A structural image obtained by a computerized tomography (CT) scan or magnetic resonance imaging (MRI) gives precise information about the brain. If a similar study is performed a week later, the brain image should be the same, unless some intervening changes have occurred. Functional studies such as functional MRI (fMRI) or positron emission tomography (PET) are based on small changes in regional blood flow or metabolism in response to the activity of nerve cells. They are often based on data comparing one group of subjects with another—using these methods to draw conclusions from a single subject is difficult because of individual variation. Furthermore, the stability of the response—that is, the ability of a subject to respond in the same way on repeated examinations—is often not known.
Nevertheless, functional brain imaging studies, usually with fMRI because it is cheaper, more readily available and faster than PET, are increasingly used in studies of brain behavior. Recent news stories report on several examples: studies of decision making (“Your Brain’s Secret Ballot”), the use of imaging data in court (“New Window into the Mind Worries Some Legal Experts” in a recent San Francisco Chronicle, not available online), the effect on the brain of Internet use versus reading (“Internet ‘Speeds Up Decision-Making and Brain Function’ ”) and, lastly, comparison of normal and abnormal readers (“Learning about Learning”).
The first two of these articles (decision making and applications in court) indicate how far we still have to go in understanding underlying brain mechanisms. Making choices and giving truthful versus non truthful answers are complicated brain processes that we are just beginning to understand, using very simple paradigms. The application to complex behavior may be premature. In addition, brain imaging is in the early stages of development, which adds another layer of uncertainty.
The next article reports on comparison studies. In one, brain activation during an Internet search is compared with activation during reading. The former employs the brain more widely, the research suggests. This should not be a surprise. An Internet search is an active, investigative process, while reading can be quite passive.

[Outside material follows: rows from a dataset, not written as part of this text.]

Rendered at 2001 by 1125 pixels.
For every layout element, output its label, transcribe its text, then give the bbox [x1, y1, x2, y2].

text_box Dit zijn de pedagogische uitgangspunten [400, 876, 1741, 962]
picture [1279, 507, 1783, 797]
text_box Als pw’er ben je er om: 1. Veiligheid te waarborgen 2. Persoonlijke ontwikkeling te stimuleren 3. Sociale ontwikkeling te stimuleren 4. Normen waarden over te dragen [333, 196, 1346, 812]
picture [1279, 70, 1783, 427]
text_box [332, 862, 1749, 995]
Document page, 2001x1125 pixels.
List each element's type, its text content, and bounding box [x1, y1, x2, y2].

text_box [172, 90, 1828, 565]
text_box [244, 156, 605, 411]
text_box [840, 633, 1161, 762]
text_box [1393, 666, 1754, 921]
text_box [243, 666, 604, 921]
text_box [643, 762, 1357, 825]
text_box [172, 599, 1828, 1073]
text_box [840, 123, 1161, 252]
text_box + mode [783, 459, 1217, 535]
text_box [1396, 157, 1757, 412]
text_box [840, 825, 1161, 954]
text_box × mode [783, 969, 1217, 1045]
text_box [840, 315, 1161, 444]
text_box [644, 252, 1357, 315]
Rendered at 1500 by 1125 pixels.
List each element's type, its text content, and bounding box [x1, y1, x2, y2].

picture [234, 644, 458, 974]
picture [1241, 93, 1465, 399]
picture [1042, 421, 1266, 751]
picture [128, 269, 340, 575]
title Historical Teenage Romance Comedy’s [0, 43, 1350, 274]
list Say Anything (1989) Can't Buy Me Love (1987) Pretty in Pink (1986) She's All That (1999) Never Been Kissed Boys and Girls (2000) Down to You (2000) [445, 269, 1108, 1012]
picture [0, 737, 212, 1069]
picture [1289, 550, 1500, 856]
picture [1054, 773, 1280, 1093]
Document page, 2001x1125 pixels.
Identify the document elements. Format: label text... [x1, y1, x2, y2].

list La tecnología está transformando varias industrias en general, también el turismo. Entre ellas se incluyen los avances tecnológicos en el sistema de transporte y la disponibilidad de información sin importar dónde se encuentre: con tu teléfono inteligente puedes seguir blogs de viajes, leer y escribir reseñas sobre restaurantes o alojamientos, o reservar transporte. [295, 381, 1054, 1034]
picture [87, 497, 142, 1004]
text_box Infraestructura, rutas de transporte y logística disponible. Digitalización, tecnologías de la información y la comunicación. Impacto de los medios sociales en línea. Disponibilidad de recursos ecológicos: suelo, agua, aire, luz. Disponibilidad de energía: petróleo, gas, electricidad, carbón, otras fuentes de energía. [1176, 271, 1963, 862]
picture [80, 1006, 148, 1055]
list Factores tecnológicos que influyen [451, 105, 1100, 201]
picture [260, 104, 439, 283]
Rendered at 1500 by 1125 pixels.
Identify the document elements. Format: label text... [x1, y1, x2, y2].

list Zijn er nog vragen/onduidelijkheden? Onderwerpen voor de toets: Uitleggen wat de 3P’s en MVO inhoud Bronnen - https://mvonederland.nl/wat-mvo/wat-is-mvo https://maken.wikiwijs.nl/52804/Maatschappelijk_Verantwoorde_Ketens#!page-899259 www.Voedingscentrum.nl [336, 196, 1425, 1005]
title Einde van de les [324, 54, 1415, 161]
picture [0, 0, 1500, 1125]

Is this type of activation good or bad for the developing brain? We don’t know, but the issue is not going to go away. I heard a commentary recently about the next wave of games and other programs that will be available on your cell phone. The challenge to parents will be to get kids to carry out a conversation or occasionally read a good book.
The last reveals that comparing good and impaired readers is getting closer to providing new knowledge we really need. How does the processing of information differ between the groups? As poorer readers get older, do they develop new compensatory strategies? Are our attempts at therapy doing anything? Educators have been flying blind for years. They have been quite willing to accept that one fourth-grader is a foot taller than another, but they have not had the information to recognize that two fourth-grade brains might also differ significantly. A developing field, “Neuroeducation,” is bringing together educators and developmental neuroscientists, to the benefit of both.